“It is an operatic version of a story of the younger Dumas,” explained Walter, with an uncomfortable sense of treading on dangerous ground. “The story is that of a beautiful woman who has lived an evil life, and is reformed through her affection for a young Frenchman. His friends think he is degrading himself by offering to marry her, and to cure him she pretends to be false and wicked. In the end, she dies in his arms, broken-hearted. It is a very touching subject, I think, though some people consider it immoral.”
Here the matron broke in with quiet severity.
“I wonder yon woman—Patti, you call her—doesn’t think shame to appear in such dresses. One of them was scarcely decent, and I was almost ashamed to look at her—the creature!”
“But her singing, mother, her singing; was it not divine?”
“It was meeddling loud; but I’ve heard far finer in the kirk. Edith, my bairn, you’re tired, I’m thinking. We’ll just read a chapter, and get to bed.”

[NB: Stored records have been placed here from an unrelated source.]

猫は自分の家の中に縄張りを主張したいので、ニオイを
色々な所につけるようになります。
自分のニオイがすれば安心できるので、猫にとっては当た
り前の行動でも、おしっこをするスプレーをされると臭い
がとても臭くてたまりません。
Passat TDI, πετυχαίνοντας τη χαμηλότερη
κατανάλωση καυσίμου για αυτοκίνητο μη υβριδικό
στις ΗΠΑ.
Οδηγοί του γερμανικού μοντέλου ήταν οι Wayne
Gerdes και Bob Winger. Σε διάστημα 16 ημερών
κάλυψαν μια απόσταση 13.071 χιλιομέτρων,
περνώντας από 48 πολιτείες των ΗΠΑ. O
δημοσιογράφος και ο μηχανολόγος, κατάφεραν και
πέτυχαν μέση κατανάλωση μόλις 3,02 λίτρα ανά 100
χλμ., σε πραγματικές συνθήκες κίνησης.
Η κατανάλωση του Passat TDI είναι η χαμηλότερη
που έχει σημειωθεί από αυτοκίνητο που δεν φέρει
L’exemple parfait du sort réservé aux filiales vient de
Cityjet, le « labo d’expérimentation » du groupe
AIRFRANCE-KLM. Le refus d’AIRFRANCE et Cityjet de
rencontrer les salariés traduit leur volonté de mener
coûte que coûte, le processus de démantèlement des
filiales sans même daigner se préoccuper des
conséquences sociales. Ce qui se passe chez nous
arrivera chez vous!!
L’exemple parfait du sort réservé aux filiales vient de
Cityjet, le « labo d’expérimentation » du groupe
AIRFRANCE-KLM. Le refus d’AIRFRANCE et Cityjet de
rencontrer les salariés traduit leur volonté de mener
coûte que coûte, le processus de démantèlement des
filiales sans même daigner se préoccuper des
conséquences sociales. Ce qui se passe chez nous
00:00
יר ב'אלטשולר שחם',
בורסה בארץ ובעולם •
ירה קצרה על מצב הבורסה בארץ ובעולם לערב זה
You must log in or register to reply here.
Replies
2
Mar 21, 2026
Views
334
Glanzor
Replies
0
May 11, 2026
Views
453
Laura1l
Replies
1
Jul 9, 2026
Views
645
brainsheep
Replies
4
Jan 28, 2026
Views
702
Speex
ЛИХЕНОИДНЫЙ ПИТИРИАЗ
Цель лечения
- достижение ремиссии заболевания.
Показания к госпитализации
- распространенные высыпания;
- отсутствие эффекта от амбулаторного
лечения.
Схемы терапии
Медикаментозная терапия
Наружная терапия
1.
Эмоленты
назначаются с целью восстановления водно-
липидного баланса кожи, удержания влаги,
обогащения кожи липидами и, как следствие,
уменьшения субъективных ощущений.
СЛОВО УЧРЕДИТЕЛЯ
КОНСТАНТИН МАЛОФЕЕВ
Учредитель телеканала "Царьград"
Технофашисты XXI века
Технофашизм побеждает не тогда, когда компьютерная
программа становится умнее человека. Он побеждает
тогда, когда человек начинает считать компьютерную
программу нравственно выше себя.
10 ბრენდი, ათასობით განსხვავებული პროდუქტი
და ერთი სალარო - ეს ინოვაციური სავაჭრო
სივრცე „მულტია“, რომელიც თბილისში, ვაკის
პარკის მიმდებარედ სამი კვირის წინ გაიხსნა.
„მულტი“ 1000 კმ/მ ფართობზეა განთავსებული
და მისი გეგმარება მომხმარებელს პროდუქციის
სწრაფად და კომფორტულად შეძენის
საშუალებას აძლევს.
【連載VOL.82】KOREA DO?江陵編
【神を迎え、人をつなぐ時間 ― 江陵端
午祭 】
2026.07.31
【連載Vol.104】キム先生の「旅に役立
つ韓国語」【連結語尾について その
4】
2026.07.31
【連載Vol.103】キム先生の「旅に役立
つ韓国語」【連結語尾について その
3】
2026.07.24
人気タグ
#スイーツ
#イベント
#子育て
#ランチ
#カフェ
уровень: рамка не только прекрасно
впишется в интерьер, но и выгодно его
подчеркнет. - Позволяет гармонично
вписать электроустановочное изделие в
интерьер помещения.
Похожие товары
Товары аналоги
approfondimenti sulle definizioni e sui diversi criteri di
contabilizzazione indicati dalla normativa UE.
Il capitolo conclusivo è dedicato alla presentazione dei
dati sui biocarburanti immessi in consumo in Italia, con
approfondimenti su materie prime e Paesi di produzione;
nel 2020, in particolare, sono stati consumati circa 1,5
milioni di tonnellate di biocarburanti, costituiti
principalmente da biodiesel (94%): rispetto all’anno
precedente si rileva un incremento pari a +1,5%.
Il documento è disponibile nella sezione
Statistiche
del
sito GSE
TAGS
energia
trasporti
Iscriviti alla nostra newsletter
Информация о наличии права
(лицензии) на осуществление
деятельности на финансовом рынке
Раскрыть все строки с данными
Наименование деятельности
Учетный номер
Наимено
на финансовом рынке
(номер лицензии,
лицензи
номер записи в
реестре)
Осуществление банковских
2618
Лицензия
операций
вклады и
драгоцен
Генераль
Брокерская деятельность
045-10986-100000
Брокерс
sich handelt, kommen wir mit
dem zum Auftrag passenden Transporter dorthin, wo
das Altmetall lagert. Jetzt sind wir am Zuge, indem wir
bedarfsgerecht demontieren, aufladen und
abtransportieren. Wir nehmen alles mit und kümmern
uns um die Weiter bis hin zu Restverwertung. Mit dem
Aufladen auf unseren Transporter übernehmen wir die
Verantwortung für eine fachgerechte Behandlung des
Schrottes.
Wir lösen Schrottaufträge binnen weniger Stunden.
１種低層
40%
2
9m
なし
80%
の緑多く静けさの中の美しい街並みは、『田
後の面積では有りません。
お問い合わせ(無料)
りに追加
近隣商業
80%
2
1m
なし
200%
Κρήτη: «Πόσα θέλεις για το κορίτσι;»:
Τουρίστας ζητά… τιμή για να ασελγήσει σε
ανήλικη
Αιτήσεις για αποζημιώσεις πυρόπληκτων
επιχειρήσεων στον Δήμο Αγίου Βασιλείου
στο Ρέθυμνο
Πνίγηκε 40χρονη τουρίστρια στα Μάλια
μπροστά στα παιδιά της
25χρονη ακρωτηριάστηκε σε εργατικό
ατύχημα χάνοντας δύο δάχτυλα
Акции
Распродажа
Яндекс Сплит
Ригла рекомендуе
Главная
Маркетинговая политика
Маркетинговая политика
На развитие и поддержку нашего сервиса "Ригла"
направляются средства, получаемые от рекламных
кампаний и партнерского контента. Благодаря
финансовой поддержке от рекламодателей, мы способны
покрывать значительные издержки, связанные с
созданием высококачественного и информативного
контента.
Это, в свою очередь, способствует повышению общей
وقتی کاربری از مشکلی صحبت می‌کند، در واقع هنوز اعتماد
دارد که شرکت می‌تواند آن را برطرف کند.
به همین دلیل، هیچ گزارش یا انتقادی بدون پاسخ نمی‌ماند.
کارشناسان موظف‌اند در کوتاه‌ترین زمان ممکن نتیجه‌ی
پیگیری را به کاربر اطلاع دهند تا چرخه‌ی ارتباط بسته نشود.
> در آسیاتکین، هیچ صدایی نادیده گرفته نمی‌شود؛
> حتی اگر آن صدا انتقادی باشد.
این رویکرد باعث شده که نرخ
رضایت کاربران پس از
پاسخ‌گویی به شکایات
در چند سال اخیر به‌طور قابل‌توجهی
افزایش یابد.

So the chapter was read, and the ladies retired, while Walter walked off to his studio to have a quiet pipe. He was too used to his mother’s peculiarities to be much surprised at the failure of the evening’s entertainment; but he felt really amazed that Edith had not been more impressed.
The next morning, when they met at breakfast, Edith astonished both her aunt and cousin by expressing her wish to return to Omberley as soon as possible.
“Go away already!” cried the young man. ‘“Why, you’ve hardly been here a week, and you’ve seen nothing of town, and we’ve all the picture-galleries to visit yet.”
“And you have not heard Mr. Mactavish discoorse,” cried his mother. “No, no; you must bide awhile.”
But Edith shook her head, and they saw her mind was made up.